PROBLEM DESCRIPTION | Write the records out again exactly, leaving no images in.

Source records
━━━
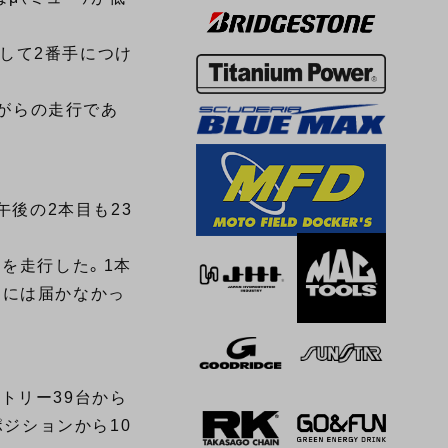
プして2番手につけ
ながらの走行であ
午後の2本目も23
を走行した。1本
秒台には届かなかっ
トリー39台から
ポジションから10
━━━
OUTPUT OF THE TASK |
プして2番手につけ
ながらの走行であ
午後の2本目も23
を走行した。1本
秒台には届かなかっ
トリー39台から
ポジションから10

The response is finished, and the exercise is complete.